ヒット商品をつくる三つのベネフィット

ベネフィットとは、消費者が商品やサービスを購入使用することによって得られる利益、効用、平たく言えば「得した」「嬉しい」と思う気持ちを持つ要素のことです。
私も含め人間は良くも悪くも貪欲ですから、少しでも自分にとって得するものを求めるのは必然であり、買ってもらえる商品、利用してもらえるサービスにはベネフィットは欠かせません。

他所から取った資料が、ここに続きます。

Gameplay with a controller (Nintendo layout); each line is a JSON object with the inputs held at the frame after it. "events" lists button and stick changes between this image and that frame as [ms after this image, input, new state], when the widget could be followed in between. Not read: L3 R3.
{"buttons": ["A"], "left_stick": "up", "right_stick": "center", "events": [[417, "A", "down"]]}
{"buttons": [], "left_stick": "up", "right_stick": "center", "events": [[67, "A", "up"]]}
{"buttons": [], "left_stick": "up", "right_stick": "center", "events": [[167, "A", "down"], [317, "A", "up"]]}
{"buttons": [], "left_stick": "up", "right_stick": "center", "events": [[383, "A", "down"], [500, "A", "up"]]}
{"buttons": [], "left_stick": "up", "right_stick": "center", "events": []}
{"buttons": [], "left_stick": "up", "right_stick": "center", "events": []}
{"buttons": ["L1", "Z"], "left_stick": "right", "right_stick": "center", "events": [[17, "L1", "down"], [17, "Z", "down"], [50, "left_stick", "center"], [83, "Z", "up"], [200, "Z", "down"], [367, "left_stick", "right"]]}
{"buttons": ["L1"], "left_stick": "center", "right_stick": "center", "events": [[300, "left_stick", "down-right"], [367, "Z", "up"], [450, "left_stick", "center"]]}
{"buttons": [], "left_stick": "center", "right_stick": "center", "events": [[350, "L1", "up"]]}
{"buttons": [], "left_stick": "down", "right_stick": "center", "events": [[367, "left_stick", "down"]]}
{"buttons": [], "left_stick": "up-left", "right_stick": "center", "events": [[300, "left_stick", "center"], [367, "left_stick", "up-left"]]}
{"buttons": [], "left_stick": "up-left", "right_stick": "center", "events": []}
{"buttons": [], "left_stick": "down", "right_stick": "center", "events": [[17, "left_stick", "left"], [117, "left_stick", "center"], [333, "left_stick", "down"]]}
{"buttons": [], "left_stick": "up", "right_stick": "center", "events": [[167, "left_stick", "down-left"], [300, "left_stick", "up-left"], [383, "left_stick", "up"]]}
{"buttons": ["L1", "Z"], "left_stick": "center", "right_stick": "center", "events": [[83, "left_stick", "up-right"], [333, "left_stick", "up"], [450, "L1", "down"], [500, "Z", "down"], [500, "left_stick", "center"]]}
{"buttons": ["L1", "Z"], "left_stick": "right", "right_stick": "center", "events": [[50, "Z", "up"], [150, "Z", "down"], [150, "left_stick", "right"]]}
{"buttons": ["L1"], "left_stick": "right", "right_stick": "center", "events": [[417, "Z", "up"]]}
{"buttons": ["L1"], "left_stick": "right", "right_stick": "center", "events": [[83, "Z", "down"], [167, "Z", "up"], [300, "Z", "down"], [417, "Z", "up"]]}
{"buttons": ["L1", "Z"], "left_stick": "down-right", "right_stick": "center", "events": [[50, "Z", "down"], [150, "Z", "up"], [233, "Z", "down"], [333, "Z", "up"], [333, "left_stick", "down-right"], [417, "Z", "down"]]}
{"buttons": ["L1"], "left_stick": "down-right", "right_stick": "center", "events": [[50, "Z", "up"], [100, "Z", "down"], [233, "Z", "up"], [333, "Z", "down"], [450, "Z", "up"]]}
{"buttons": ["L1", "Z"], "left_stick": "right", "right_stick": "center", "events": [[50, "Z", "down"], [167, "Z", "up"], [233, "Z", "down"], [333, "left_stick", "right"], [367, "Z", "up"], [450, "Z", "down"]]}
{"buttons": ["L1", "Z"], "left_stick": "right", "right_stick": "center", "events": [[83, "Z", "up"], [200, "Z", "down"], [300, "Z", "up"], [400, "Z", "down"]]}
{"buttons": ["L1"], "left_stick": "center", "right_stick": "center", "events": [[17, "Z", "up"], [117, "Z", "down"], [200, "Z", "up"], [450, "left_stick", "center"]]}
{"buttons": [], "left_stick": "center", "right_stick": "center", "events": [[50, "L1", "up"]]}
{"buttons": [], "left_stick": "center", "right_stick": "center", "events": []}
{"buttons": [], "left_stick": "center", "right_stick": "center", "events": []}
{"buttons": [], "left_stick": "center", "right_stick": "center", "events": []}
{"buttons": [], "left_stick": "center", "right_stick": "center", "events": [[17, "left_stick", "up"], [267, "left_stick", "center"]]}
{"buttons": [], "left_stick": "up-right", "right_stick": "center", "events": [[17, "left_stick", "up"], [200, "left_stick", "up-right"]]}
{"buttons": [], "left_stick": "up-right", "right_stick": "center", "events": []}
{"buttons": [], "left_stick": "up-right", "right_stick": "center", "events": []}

ベネフィットを以下の三つ「機能的ベネフィット」「情緒的ベネフィット」「自己表現ベネフィット」に分類すると解りやすくなります。
食品でベネフィットにつながる主な要素を考えてみましょう。
【機能的ベネフィット】
おいしい、安い、健康にいい、簡単につくれる など
【情緒的ベネフィット】
新しい、安心できる、高級感がある、希少性がある、話題性がある など
【自己表現ベネフィット】
こだわりを示せる、自慢できる、自分のライフスタイルを誇示できる など

いかがでしょう。
皆さんも消費者としてこのようなベネフィットから商品の購入をしているのではありませんか?
にもかかわらず、食品メーカーの多くは機能性ベネフィットの訴求はされてますが、情緒的ベネフィット、自己表現ベネフィットの訴求までしているところはまだまだ少ないようです。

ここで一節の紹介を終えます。